Records:
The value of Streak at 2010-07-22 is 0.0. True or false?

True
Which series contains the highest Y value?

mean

...

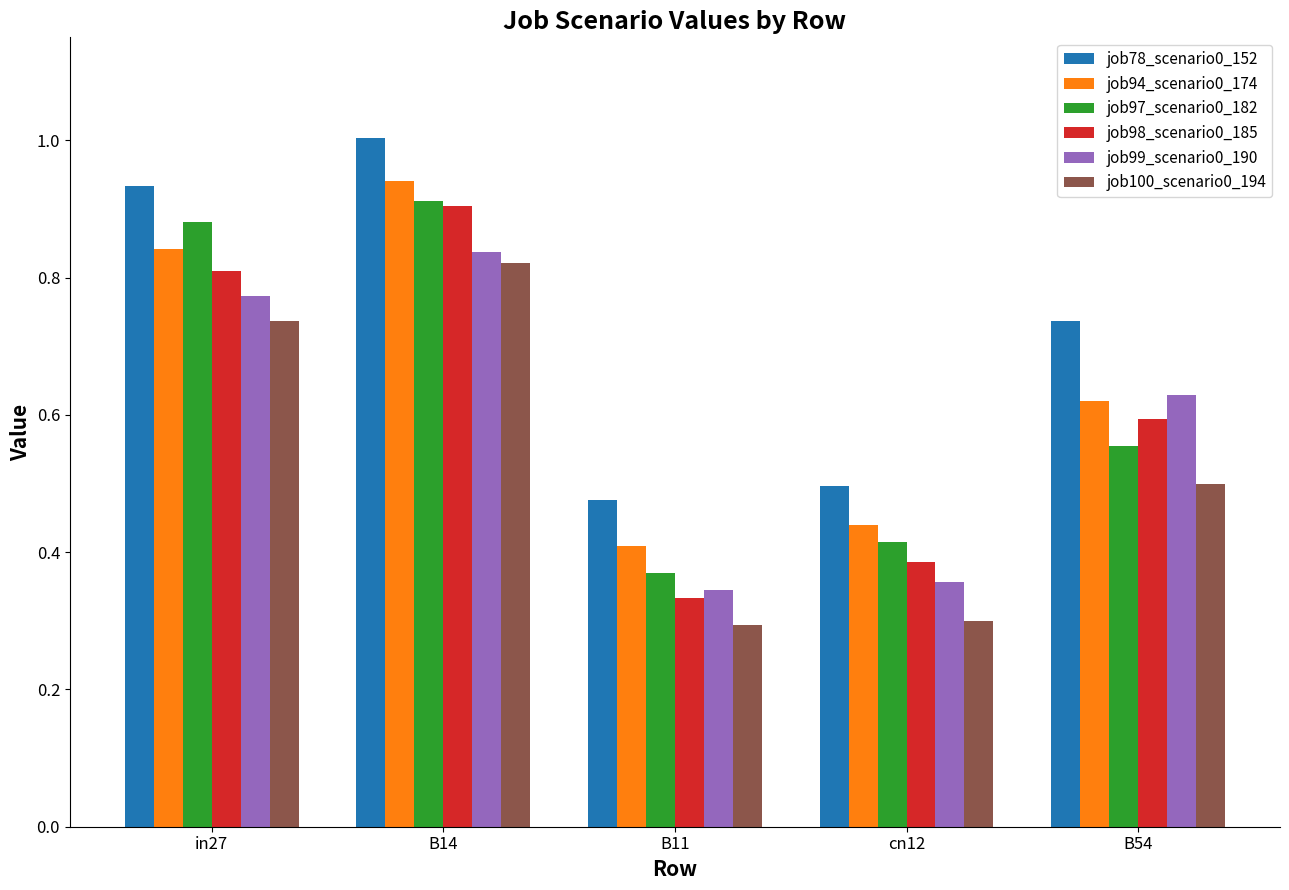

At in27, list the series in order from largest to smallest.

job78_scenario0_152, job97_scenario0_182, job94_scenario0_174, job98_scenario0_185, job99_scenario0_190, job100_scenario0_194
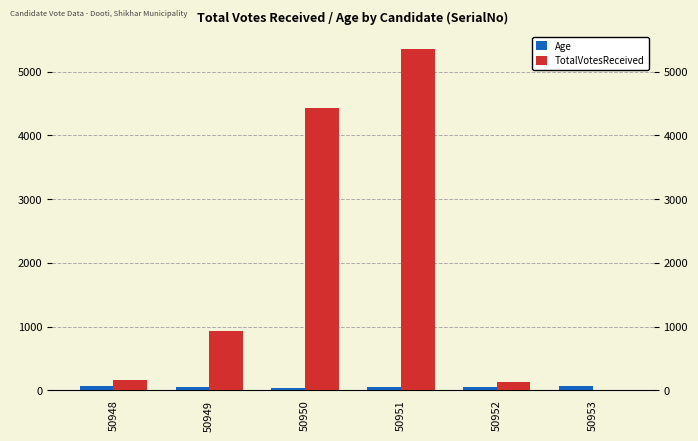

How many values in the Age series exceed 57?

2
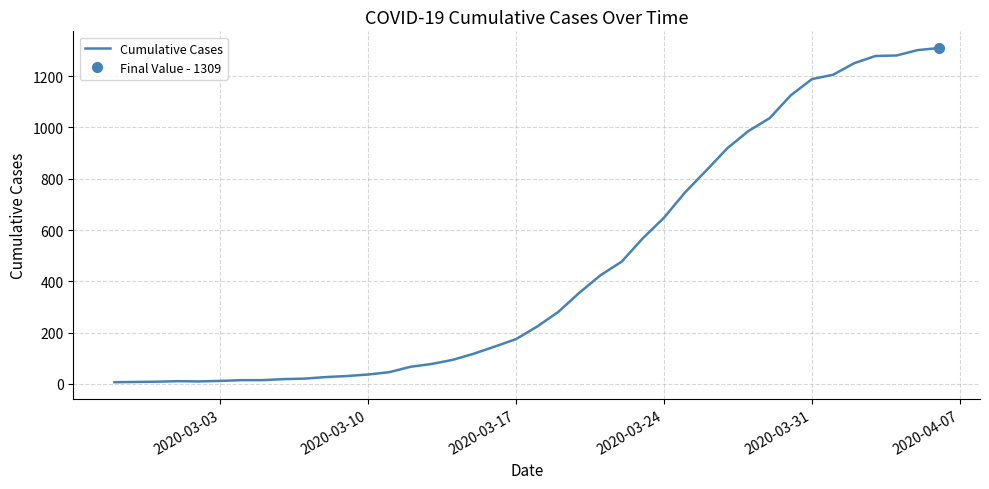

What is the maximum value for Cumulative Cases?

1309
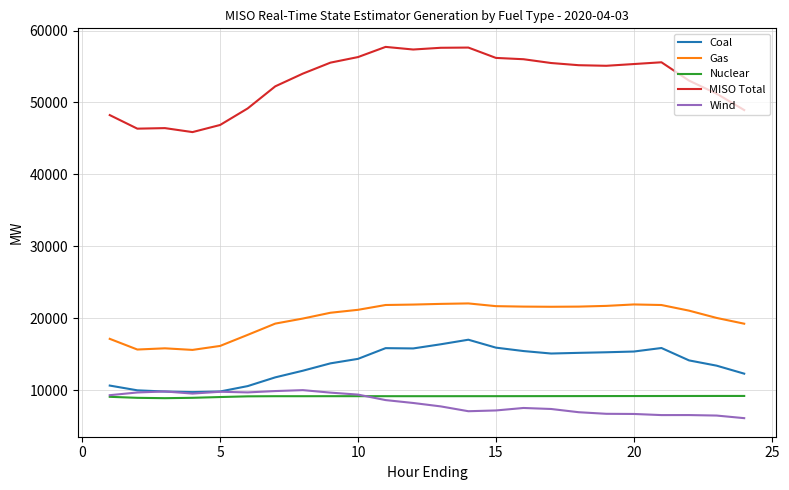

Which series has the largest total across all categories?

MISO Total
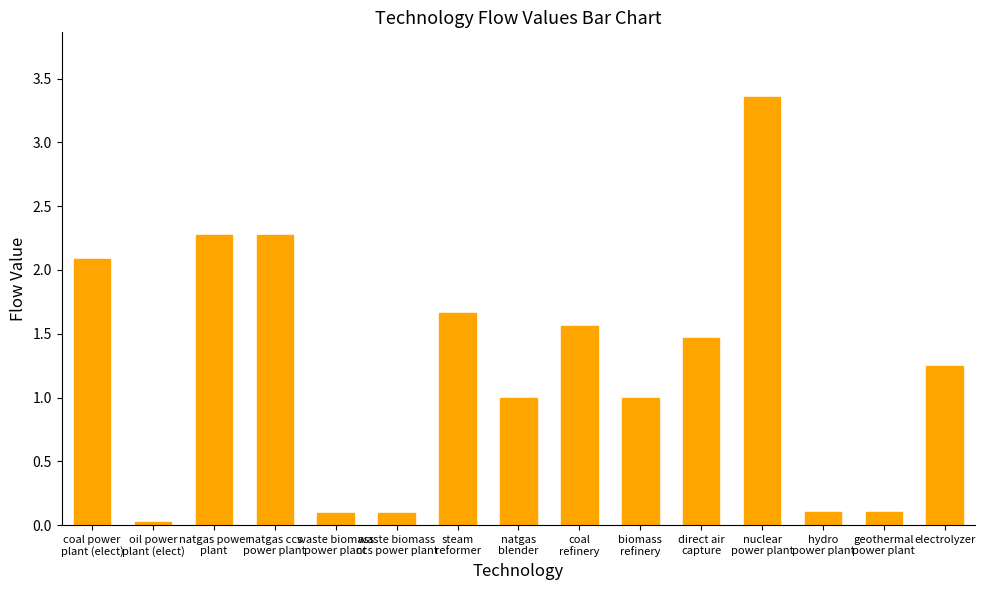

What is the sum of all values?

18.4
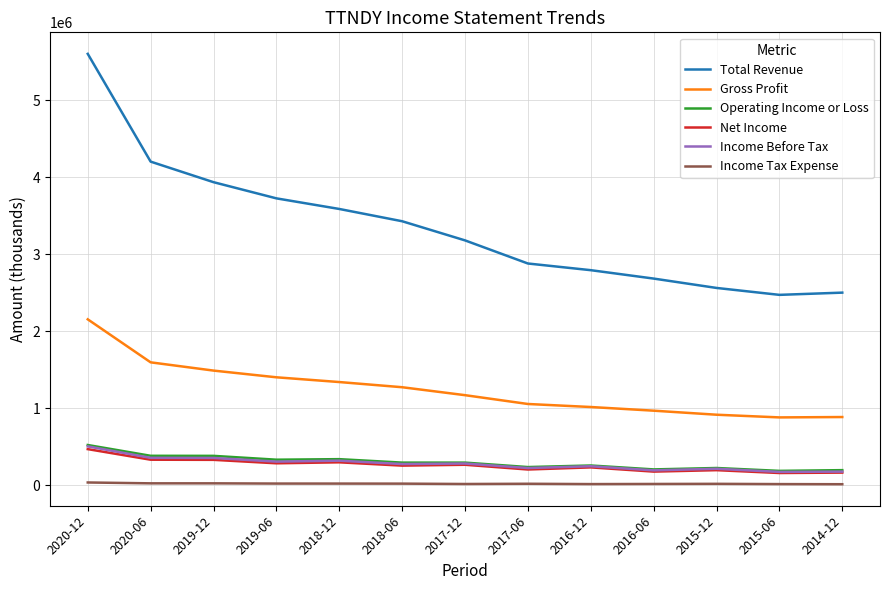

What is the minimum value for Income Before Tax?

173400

---

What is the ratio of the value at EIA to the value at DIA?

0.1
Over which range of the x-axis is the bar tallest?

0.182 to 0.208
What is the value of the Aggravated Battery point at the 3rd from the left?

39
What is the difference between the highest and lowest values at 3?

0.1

Aim of the task: Count the lines in the entries above that contain the word "highest", and give only that number.

Written reply: 2